OPERA lovers in the Cotswolds are now able to buy tickets for the Longborough Festival Opera 2019 season, which runs from June 5 to August 3, and includes Mozart’s Don Giovanni, Donizetti’s Anna Bolena, Cavalli’s La Calisto, and the first production in Longborough’s new Ring cycle, Wagner’s Das Rheingold.

Based near Stow-on-the-Wold, Longborough Festival Opera’s auditorium seats just 500 people, enabling the audience to experience the drama and emotion on the stage on an almost personal level.

This year will mark Polly Graham’s second year in the post of artistic director.

Season highlights include the launch of the Ring cycle with a brand new production of Wagner’s Das Rheingold.

The entire cycle will be conducted by Longborough music director and eminent Wagnerian Anthony Negus, and brought to life by Royal Opera House head staff director Amy Lane.

After Das Rheingold, they will stage brand new productions of Die Walküre (June 2020); Siegfried (June 2021) and Götterdämmerung (June 2022), culminating in the full cycle of Der Ring des Nibelungen (June 2023).

Another highlight this year will be the return of conductor Jeremy Silver and director Jenny Miller, following their 2018 production of L'incoronazione di Poppea, for an exhilarating bel canto masterpiece, Donizetti's tragic Anna Bolena.

Longborough will also present a new production of Mozart’s Don Giovanni, with conductor Thomas Blunt and director Martin Constantine. Sung in the English translation by Olivier award-winning librettist Amanda Holden, this bold production explores how society can be complicit in the exploitation and abuse committed by those taking advantage of positions of power.

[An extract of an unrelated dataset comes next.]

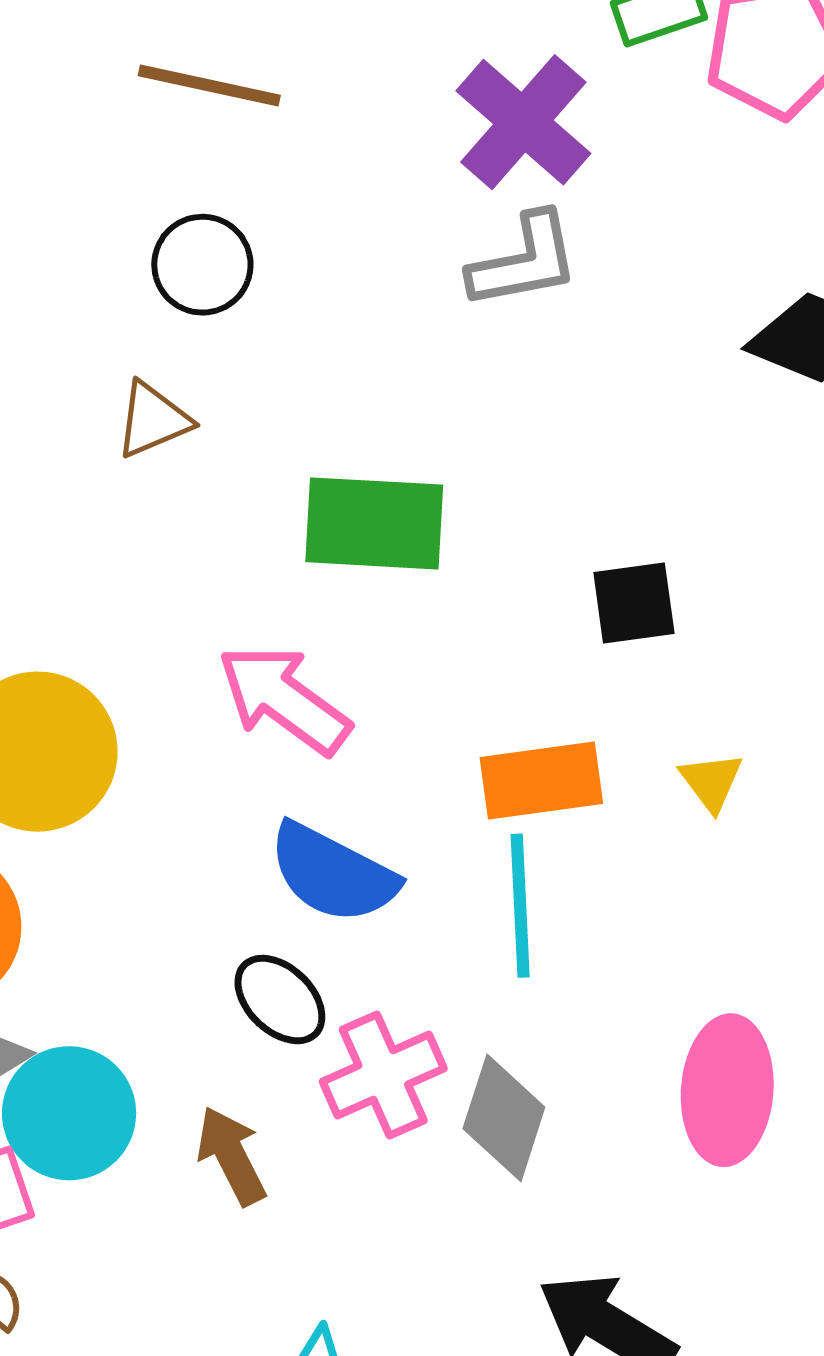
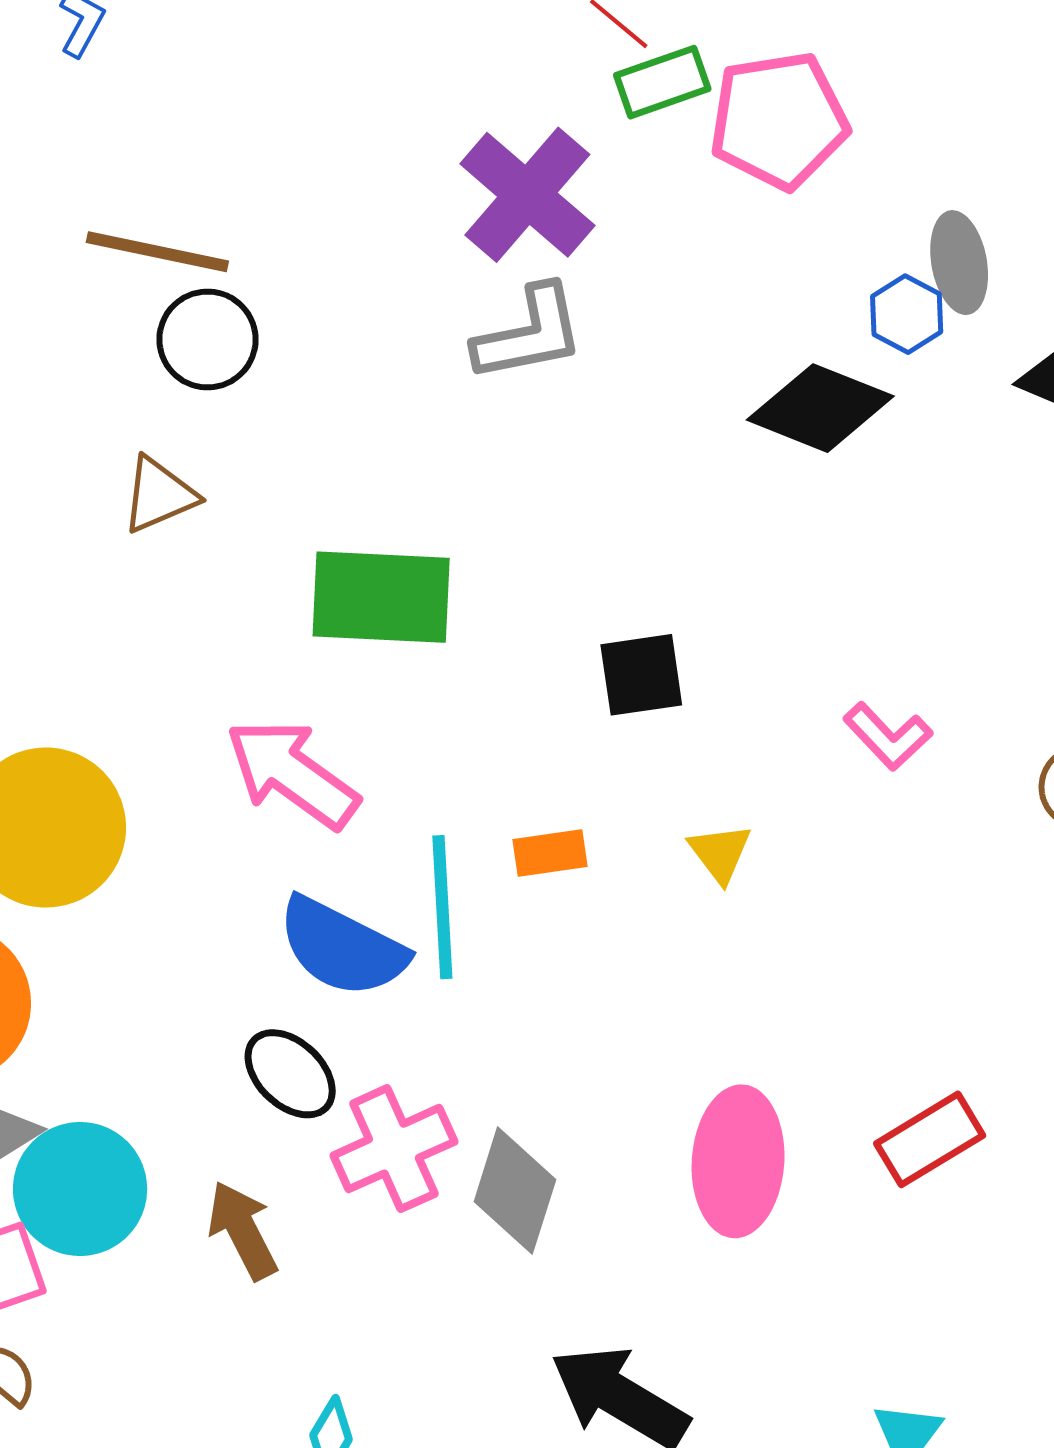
brown line: (209, 85) -> (157, 252), moved
orange rectangle: (541, 780) -> (550, 853), size x0.6
cyan line: (520, 906) -> (442, 907), moved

The Festival also showcases a Young Artist production each season, offering world-class performance opportunities to artists at the beginning of their careers. For 2019, conductor Lesley Anne Sammons and director Mathilde Lopez bring to life Francesco Cavalli’s rarely-performed La Calisto.

This new orchestration by Lesley Anne is rescored for recorders, accordion, clarinet, double bass and percussion.

Martin and Lizzie Graham started promoting opera in the grounds of their home in 1991 as Banks Fee Opera. They are still very much involved in the day-to-day running of the Festival, which now takes places in a purpose-built Opera House.

Martin and Lizzie's daughter, the acclaimed opera director Polly Graham, was appointed as artistic director in 2018.